The invention discloses a precision-adjustable distributed wireless network target positioning method, which comprises the following implementation steps: step 1: setting an initial target position guess
Figure DDA0003133073100000011
Step 2: each wireless positioning node k obtains a noisy distance value by collecting signal strength RSSI
Figure DDA0003133073100000012
And step 3: at the current iteration time i, each wireless positioning node k calculates the error between the node k and the target
Figure DDA0003133073100000013
And 4, step 4: at the current iteration time i, calculate it relative to
Figure DDA0003133073100000014
Gradient vector of
Figure DDA0003133073100000015
Thereby obtaining a target estimation value at the next time
Figure DDA0003133073100000016
And 5: judgment of
Figure DDA0003133073100000017
If true, the algorithm ends; step 6: setting temp as temp +1, each wireless positioning node k exchanges with neighbor node set N _ k in its communication range
Figure DDA0003133073100000018
And 7: performing a weighted consistency operation, step 8: updating the iteration
Figure DDA0003133073100000019
And step 9: if temp. is detected<Returning to the step 6 if t is not equal, otherwise, executing the step 10; step 10: and updating the iteration times and returning to the step 2. The algorithm in the invention is a distributed wireless network positioning method with adjustable precision and high consistency.

Description

Precision-adjustable distributed wireless network target positioning method
Technical Field
The invention relates to the technical field of wireless sensing technology and wireless sensing network positioning, in particular to a wireless sensing network node positioning method.
Background
In a wireless network environment, target positioning has wide application and important significance. For example, the location of mobile phone signals in wireless cellular networks, and the location of various sensing objects in wireless sensor networks. In these applications, positioning accuracy as a core index is particularly important.
The current target positioning method mainly comprises two technical schemes, one is free of ranging, and the other is based on ranging. The former does not need to measure the distance between an anchor node (a network node for positioning) and a target, and the general positioning precision is not high, but the calculation and communication costs are lower; the latter requires measuring the distance between the anchor node and the target, and has relatively high positioning accuracy and high cost of calculation and communication. With the rapid development of wireless communication and electronic computing technologies, the current target positioning algorithm has higher and higher requirements on positioning accuracy without excessive consideration of cost.

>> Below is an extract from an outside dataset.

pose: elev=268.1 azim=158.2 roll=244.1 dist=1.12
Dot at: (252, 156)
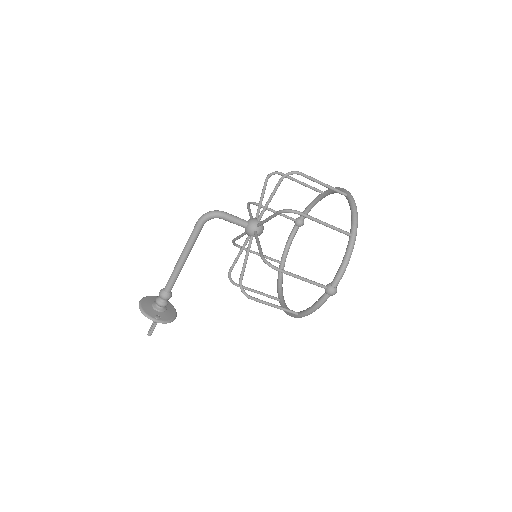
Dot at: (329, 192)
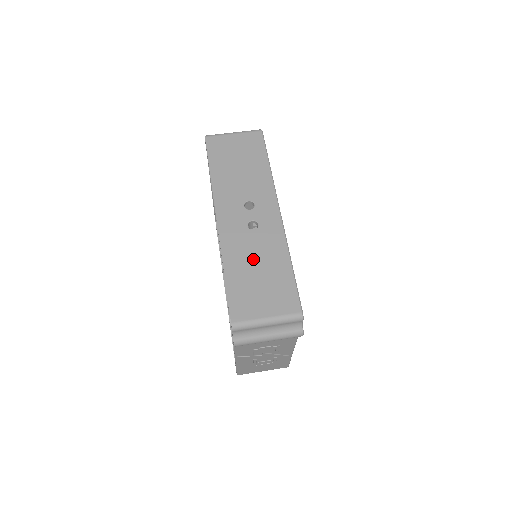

The main method for measuring the distance of the wireless Signal is to adopt a received Signal Strength rssi (received Signal Strength indicator) technology, which is greatly influenced by environmental noise. The higher the measurement accuracy when the signal to noise ratio is high. Under the extreme condition of no noise, the target can be accurately positioned only by using three anchor nodes and simple trilateral positioning. In contrast, in a high noise (low signal-to-noise ratio) environment, more anchor nodes are needed to form a wireless network to resist the influence of noise, and the target position is estimated cooperatively.

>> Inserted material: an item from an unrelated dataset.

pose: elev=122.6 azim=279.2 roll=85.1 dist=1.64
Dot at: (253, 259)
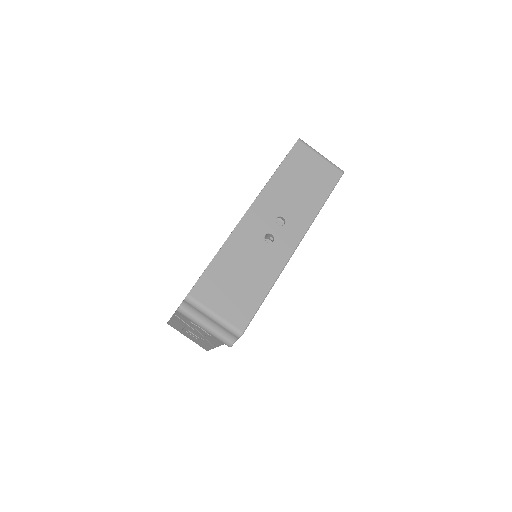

Range-based targeting can be modeled as a typical nonlinear Least mean square (NLLS) (nonlinear Least squares) convex problem with a globally optimal solution, and thus can be solved using unconstrained optimization methods. Generally, either first order gradient descent or second order Newton-like methods can be developed. However, the gradient descent method has too slow a convergence rate, and the second-order Newton method is computationally too extensive. Recently, the inventor develops a target positioning algorithm based on a Gauss-Newton method in a high-noise industrial environment, the algorithm exchanges estimation information with neighbor nodes, a time iteration optimization method based on local communication is adopted, and target estimation information from the neighbor nodes at the current moment is integrated in the local calculation process, so that higher estimation precision is obtained. The algorithm mainly comprises two steps of consistency communication and iterative computation, wherein in the consistency communication process, any anchor node k receives target estimation of a neighbor anchor node j at a time i
Figure GDA0003557527490000011
And transmits its own target estimation value
Figure GDA0003557527490000012
Giving a node j and weighting and summing; and in the iterative calculation process, the Gauss-Newton of the depth fusion is implemented to descend.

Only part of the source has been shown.